The Kassel site of Thyssen-Krupp will be shut down completely, and the one in Munich cut by one-third, with 22 engineers staying on the job for the time being, but with a very uncertain future. Only the 32 km test track at Lathen with some 40 jobs remains, after its license, which expired on April 1, was extended by another year.

Bounty Paid to London Ambulances for Refusing Patients

March 28 (EIRNS)—The London Sunday Telegraph today exposes an experiment being conducted by the National Health Service in London to pay ambulance services not to take patients to hospital emergency rooms, and refer them to telephone advisors, instead. The scheme appears to be part of a broader effort to help hospitals meet the mandate to treat all patients within four hours of arrival, by keeping patients out of the hospital altogether.

The ambulance scheme includes a plan to downgrade certain types of emergency calls that are currently classified as urgent, so that the callers are automatically referred to telephone advice instead of an ambulance response.
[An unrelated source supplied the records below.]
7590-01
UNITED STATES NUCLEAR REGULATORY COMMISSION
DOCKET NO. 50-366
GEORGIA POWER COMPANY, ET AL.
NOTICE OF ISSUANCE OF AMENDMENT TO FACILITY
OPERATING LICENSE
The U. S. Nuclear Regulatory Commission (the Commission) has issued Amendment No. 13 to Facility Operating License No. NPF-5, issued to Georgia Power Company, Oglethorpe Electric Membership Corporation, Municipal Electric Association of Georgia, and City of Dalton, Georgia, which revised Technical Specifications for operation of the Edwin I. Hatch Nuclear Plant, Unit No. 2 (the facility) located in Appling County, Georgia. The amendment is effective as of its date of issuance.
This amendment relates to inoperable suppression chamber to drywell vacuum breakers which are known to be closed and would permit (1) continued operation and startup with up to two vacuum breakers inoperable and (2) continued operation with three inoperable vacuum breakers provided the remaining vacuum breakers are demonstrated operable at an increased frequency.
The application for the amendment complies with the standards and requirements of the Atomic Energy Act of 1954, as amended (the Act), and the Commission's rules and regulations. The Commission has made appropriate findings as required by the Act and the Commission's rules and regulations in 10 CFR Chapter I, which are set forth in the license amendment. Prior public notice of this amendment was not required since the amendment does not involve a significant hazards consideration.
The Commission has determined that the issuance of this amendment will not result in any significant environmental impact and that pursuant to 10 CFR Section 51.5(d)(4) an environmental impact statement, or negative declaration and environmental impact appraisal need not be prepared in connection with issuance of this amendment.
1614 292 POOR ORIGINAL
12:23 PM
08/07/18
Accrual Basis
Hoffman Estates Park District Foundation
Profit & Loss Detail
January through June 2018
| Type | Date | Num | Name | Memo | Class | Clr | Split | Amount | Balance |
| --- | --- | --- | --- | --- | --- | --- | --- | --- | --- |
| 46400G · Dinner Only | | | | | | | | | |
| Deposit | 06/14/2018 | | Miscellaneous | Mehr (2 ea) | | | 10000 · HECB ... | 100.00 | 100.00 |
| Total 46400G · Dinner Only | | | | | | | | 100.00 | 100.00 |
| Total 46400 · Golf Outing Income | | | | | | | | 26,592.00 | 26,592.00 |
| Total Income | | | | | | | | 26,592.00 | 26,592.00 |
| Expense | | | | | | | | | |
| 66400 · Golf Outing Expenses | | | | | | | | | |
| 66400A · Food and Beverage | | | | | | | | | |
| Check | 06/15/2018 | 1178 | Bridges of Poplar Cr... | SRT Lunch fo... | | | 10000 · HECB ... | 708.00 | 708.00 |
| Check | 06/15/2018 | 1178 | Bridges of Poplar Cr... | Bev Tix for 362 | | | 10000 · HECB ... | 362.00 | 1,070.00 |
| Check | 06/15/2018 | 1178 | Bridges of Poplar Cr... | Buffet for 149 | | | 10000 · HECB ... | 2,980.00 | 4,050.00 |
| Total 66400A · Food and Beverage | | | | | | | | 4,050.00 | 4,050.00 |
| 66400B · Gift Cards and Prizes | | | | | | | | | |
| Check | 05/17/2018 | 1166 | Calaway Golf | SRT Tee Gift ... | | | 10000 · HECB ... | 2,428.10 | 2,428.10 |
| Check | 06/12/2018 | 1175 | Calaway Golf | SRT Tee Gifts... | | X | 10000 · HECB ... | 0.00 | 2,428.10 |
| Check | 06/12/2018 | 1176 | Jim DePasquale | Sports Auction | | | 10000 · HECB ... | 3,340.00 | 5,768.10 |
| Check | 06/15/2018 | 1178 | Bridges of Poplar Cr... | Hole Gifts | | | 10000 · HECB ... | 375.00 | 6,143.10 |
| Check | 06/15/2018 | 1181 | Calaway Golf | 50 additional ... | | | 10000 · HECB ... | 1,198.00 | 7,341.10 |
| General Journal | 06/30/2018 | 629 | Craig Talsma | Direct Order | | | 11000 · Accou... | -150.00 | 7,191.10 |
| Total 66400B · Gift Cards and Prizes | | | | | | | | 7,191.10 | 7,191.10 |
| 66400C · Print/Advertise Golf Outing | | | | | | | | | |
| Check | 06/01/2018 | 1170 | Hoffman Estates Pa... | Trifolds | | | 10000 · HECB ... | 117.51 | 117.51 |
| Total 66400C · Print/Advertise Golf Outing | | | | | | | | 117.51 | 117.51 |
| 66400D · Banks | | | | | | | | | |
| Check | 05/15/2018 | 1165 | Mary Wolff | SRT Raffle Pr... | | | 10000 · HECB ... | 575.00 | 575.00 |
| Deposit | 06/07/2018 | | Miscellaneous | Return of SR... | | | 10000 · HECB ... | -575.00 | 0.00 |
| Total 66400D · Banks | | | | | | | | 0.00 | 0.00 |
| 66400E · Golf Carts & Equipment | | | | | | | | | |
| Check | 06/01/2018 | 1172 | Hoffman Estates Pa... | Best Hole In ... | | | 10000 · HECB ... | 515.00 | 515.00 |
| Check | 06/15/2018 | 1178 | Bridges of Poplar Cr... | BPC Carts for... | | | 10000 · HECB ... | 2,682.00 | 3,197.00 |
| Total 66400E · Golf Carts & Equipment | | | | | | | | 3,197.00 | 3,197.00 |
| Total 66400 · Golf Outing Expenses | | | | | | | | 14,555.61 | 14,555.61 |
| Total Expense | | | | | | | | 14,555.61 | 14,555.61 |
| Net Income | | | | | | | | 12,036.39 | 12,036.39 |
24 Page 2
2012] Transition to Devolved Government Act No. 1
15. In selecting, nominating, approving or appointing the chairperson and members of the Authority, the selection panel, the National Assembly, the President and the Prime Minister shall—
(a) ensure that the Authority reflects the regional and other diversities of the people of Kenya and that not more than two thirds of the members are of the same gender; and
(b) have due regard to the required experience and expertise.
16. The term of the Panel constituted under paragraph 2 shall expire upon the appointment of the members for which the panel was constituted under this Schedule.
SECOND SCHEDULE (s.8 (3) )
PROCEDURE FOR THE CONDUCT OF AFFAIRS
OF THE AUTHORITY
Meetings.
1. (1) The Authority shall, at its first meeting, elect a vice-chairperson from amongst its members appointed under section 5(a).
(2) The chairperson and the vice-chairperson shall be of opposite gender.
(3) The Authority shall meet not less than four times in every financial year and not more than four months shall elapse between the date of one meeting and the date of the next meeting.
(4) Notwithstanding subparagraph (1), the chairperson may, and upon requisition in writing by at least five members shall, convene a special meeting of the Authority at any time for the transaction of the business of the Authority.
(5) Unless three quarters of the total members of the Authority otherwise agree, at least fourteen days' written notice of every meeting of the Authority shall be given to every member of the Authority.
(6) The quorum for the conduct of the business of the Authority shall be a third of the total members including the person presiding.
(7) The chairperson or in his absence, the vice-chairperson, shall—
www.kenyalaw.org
At least one man in London died this past week because the call was downgraded, and he was referred to a telephone advisor, who discovered, too late, that the man really did have a life-threatening condition.

The London Ambulance Service has reportedly made £850,000 from the bonus scheme, but ambulance services in other locations have rejected similar plans, apparently because of outrage from ambulance crews, who say the clinical needs of the patient should be put ahead the financial demands of the hospital trusts. The scheme was to go national this week, but has been delayed by the government for at least a month, because of concerns about its safety.